Last night I watched the Golden State Warriors dominate the Houston Rockets in Game 4 of the NBA
Playoffs. It was a great game with some many heartbreaking and thrilling moments, like for example, the Warriors now sliding into #1 spot for the most 3-point shots made in a playoff game. But the most interesting moment happened on the sidelines when the cameras zoomed in on the Warriors’ physical therapist providing a combination massage technique with an awesome neck stretch/rotation. take a sneak peek at the video that went viral. . . .
Andre Iguadola, forward for the Warriors, compared his facial expression on the video, when shown to
him after the game, to a colonoscopy. He however stated that his neck was stiff and needed to be
stretched, and Chelsea “will get you right”.
I can’t imagine what a colonoscopy feels like but I was sure glad he clarified his remark commending his therapist’s techniques. What I liked about watching the clip is that
the therapist was knowledgeable about the amount of pressure to provide and the technique to use to address his neck issue. Just like basketball players, our bodies undergo various repetitive motions all day, every day, some more intense than others. Of course, it also depends on the line of work that you are in (whether you work at home, in an office, on a job site, or play for the Golden State Warriors) that determines the level of motions that you put your body through. Even basic walking exerts various levels of repetitive motions and intensity to our bodies. In addition, muscle fibers can tighten in our body causing restrictions, including stiffness and pain.
By the time a client comes in for a massage, the body may have some restrictions in certain areas that a
therapist will need to address during a session. Due to this, some discomfort during and after a massage
is normal. Certain massages can increase the pain depending on the condition of the muscles and
severity of muscle fiber restriction.
Some therapist will only ask “how is the pressure?” and never adjust for the client, but an E.P.I.C.
therapist, like at Morning Dew Massage & Wellness, will adjust pressure if necessary. The MDM
therapist will however keep in mind, that some pain or muscle soreness is normal depending on client’s
intake evaluation. If there is any time that the pain is out of client’s level of comfort then, the pressure
is adjusted and that area can be addressed at the next session. Muscle release during massage therapy
is not always a one-and-done situation. But rather may need to be implemented on a recurring
treatment plan for maximum results. Just like we may have to make more than 1 doctor visit for certain
issues, it is the same with massage therapy sessions.

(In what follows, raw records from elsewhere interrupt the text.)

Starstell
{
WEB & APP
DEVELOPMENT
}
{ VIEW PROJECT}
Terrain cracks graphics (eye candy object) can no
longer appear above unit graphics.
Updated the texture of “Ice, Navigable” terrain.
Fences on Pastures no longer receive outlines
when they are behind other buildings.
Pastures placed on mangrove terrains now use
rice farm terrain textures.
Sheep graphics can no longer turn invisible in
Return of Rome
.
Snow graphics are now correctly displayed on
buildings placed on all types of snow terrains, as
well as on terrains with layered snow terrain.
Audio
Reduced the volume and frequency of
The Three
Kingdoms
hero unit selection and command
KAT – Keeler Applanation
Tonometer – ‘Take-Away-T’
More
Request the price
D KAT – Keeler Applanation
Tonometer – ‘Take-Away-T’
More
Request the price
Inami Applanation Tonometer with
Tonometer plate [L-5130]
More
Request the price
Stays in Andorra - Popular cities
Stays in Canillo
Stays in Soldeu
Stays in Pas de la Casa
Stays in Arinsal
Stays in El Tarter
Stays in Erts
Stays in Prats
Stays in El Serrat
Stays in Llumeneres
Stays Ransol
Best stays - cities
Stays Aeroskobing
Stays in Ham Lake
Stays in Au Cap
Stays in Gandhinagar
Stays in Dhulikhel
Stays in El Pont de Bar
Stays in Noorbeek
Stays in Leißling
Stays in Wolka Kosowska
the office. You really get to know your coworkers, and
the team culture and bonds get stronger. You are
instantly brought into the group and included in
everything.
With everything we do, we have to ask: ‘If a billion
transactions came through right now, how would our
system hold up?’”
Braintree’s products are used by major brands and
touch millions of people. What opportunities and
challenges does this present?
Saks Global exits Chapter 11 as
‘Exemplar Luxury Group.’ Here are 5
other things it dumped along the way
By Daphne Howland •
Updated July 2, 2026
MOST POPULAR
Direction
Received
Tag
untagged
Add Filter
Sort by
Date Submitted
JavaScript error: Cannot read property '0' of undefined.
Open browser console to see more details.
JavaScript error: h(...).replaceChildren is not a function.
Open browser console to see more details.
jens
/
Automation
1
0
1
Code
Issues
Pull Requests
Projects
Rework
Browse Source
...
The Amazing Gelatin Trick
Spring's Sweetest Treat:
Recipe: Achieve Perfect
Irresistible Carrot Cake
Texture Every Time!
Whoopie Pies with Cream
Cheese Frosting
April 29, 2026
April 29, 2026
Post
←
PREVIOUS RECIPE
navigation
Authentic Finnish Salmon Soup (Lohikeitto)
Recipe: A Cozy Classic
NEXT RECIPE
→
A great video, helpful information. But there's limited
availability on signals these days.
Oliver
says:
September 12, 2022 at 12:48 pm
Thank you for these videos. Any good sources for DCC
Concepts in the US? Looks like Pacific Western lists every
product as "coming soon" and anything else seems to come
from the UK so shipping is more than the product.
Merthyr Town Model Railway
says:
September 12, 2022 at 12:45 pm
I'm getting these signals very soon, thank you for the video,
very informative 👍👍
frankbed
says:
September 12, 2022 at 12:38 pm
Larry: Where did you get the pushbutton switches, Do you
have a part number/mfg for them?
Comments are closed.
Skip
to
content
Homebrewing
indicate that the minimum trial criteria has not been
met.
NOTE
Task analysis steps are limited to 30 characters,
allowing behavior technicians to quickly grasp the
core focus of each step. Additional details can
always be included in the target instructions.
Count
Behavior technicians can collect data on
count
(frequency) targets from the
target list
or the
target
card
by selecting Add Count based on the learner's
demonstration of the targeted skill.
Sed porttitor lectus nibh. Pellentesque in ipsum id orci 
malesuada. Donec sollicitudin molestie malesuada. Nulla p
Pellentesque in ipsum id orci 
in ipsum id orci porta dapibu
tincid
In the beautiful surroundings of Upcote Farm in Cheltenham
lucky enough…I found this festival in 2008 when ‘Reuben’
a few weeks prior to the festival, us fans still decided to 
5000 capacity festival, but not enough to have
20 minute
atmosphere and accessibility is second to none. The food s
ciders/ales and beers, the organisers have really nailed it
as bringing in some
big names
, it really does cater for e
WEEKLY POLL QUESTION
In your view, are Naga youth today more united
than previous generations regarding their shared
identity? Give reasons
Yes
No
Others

As with exercise, muscles soreness also happens during and after a massage. Muscle soreness is caused
by tight muscles being stretched and re-aligned and will subside after 3 days. Your therapist will instruct
you to drink plenty of water (hydration is extremely important!), and to do at-home stretches. The
therapist may also have you schedule a return visit to address problematic areas that need additional
Massage therapy is always meant to heal, relieve and accomplish what your body needs. So for all of your warrior activities and conditions. . . .Get Massages. Go Warriors!